19. As the question about ouster of jurisdiction of a civil court must be
constructed having regard to the schemes of the act, it can be said that the
preamble of the act of 2013 have not taken away the jurisdiction of acivil court
in each and every matter connected with company affairs. The preamble
speaks that this is an act to consolidate and amend the law relating to
companies. The normal civil remedies associated with action lies in civil courts.

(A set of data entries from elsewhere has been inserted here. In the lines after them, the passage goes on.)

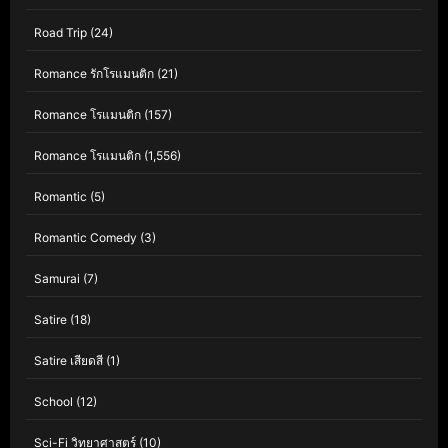
Road Trip
(24)
Romance รักโรแมนติก
(21)
Romance โรแมนติก
(157)
Romance โรแมนติก
(1,556)
Romantic
(5)
Romantic Comedy
(3)
Samurai
(7)
Satire
(18)
Satire เสียดสี
(1)
School
(12)
Sci-Fi วิทยาศาสตร์
(10)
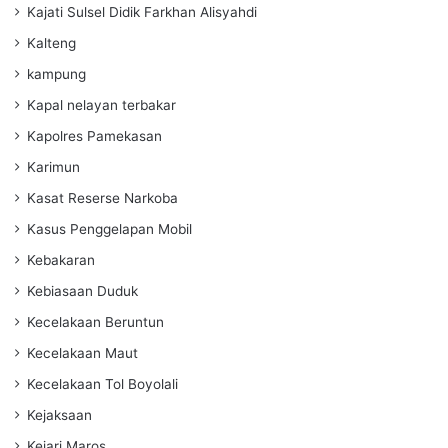
Kajati Sulsel Didik Farkhan Alisyahdi
Kalteng
kampung
Kapal nelayan terbakar
Kapolres Pamekasan
Karimun
Kasat Reserse Narkoba
Kasus Penggelapan Mobil
Kebakaran
Kebiasaan Duduk
Kecelakaan Beruntun
Kecelakaan Maut
Kecelakaan Tol Boyolali
Kejaksaan
Kejari Maros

If not prescribed in the act, plea of bar to jurisdiction of a civil court may not
be considered having regards to the contentions raised in the plaint and for
this purpose reliefs sought in the plaint must be considered in their entirety on
the basis of factual averment made in the plaint.In fact what was observed in
the judgment as the main guiding factor is that the court has to consider in
substance and not merely in form about the nature of the claim made in the
suit and the underline object in seeking the real relief therein. In view of above
and considering the averments made in the plaint, it appears that the suit is
apparently in between director and a person whose appointment is put on
hold by the Company Law Bench, Kolkata and as relief relates to decree for
declaration of right of plaintiffs as individual and for decree for account
for non-payment of remuneration along with injunction, an appointment of
accounts commissioner and receiver, I find that the suit is not barred under
section 430 of the companies act 2013.
In viewof above C.O 1658 of 2021 is dismissed but considering the fact of the
circumstances of the case without cost.
Urgent photostat certified copy of this judgment, if applied for, be supplied to
the parties upon compliance with all requisite formalities.